▸ Work instructions
Copy out the listing exactly.

▸ Data provided
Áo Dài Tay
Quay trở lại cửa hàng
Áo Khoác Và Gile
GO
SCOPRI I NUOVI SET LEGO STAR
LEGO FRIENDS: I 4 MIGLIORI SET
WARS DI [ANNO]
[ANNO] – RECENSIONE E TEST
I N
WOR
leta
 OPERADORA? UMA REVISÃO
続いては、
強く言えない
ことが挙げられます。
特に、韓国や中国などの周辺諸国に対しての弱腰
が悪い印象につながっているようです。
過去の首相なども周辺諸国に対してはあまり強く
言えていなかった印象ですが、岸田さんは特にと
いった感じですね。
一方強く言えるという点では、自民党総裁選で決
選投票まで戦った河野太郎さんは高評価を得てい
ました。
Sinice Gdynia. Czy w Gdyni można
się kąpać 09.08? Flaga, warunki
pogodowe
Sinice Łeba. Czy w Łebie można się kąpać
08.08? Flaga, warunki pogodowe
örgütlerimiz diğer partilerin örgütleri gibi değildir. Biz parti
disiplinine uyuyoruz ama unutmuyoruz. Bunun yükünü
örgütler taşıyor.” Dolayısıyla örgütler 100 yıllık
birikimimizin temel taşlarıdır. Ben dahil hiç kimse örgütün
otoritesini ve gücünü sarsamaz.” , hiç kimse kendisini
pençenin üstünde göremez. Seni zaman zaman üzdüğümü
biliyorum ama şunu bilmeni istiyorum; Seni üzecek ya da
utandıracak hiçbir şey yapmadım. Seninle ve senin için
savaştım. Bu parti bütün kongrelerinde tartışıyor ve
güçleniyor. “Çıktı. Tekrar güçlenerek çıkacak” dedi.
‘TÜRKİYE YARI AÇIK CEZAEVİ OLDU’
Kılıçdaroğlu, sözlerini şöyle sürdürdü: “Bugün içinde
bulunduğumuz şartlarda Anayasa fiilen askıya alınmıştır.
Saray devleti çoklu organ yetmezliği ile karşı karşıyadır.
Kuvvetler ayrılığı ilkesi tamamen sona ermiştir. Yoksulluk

▸ Solution to this task
Áo Dài Tay
Quay trở lại cửa hàng
Áo Khoác Và Gile
GO
SCOPRI I NUOVI SET LEGO STAR
LEGO FRIENDS: I 4 MIGLIORI SET
WARS DI [ANNO]
[ANNO] – RECENSIONE E TEST
I N
WOR
leta
 OPERADORA? UMA REVISÃO
続いては、
強く言えない
ことが挙げられます。
特に、韓国や中国などの周辺諸国に対しての弱腰
が悪い印象につながっているようです。
過去の首相なども周辺諸国に対してはあまり強く
言えていなかった印象ですが、岸田さんは特にと
いった感じですね。
一方強く言えるという点では、自民党総裁選で決
選投票まで戦った河野太郎さんは高評価を得てい
ました。
Sinice Gdynia. Czy w Gdyni można
się kąpać 09.08? Flaga, warunki
pogodowe
Sinice Łeba. Czy w Łebie można się kąpać
08.08? Flaga, warunki pogodowe
örgütlerimiz diğer partilerin örgütleri gibi değildir. Biz parti
disiplinine uyuyoruz ama unutmuyoruz. Bunun yükünü
örgütler taşıyor.” Dolayısıyla örgütler 100 yıllık
birikimimizin temel taşlarıdır. Ben dahil hiç kimse örgütün
otoritesini ve gücünü sarsamaz.” , hiç kimse kendisini
pençenin üstünde göremez. Seni zaman zaman üzdüğümü
biliyorum ama şunu bilmeni istiyorum; Seni üzecek ya da
utandıracak hiçbir şey yapmadım. Seninle ve senin için
savaştım. Bu parti bütün kongrelerinde tartışıyor ve
güçleniyor. “Çıktı. Tekrar güçlenerek çıkacak” dedi.
‘TÜRKİYE YARI AÇIK CEZAEVİ OLDU’
Kılıçdaroğlu, sözlerini şöyle sürdürdü: “Bugün içinde
bulunduğumuz şartlarda Anayasa fiilen askıya alınmıştır.
Saray devleti çoklu organ yetmezliği ile karşı karşıyadır.
Kuvvetler ayrılığı ilkesi tamamen sona ermiştir. Yoksulluk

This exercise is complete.